BEGIN The records
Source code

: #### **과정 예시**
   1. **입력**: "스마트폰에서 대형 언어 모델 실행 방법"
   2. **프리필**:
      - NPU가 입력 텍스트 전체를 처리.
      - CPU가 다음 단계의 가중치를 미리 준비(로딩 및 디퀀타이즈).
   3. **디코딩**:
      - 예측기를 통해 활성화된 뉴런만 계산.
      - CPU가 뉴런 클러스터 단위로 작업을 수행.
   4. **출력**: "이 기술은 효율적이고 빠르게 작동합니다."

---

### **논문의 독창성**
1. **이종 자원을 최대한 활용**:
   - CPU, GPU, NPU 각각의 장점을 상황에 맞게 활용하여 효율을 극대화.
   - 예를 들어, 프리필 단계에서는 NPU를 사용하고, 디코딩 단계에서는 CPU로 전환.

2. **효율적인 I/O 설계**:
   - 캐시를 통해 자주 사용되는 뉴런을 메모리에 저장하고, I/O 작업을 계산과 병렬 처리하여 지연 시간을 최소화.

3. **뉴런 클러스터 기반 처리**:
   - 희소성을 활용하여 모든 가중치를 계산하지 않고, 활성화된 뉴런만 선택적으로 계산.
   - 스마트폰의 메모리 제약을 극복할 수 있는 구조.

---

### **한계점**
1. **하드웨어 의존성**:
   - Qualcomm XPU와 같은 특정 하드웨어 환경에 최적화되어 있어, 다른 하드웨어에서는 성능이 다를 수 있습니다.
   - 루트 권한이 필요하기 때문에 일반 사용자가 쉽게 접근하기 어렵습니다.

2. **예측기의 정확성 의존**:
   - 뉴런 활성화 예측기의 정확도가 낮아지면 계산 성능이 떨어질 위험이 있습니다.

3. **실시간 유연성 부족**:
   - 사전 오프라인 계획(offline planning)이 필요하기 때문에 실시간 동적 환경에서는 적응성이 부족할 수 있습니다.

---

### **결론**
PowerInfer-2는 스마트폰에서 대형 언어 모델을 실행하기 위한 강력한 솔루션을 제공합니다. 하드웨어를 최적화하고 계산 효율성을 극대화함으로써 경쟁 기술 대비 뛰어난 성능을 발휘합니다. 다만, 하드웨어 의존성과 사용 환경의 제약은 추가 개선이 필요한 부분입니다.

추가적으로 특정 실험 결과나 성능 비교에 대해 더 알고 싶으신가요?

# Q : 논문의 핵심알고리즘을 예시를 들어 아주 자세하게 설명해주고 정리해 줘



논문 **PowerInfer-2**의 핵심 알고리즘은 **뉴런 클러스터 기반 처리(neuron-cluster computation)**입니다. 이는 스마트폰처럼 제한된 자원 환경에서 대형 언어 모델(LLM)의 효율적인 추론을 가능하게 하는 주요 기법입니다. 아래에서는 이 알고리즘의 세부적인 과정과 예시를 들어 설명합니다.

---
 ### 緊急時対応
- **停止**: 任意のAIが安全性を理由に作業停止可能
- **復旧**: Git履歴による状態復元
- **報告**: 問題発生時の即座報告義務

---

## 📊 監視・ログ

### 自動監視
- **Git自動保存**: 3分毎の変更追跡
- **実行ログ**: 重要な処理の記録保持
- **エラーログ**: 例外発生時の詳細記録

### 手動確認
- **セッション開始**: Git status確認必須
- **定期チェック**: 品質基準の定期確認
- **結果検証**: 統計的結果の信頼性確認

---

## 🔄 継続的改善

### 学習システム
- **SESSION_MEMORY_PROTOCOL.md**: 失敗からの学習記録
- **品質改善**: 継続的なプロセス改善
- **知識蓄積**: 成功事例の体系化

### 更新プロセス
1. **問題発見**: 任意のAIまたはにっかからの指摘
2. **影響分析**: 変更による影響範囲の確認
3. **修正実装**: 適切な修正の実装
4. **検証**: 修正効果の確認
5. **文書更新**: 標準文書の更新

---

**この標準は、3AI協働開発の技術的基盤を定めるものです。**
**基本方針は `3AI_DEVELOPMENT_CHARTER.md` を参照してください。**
END The records
Instruction: All lines in the entries above that include "활용하여" should be found and copied.

Reply to the exercise:
   - CPU, GPU, NPU 각각의 장점을 상황에 맞게 활용하여 효율을 극대화.
   - 희소성을 활용하여 모든 가중치를 계산하지 않고, 활성화된 뉴런만 선택적으로 계산.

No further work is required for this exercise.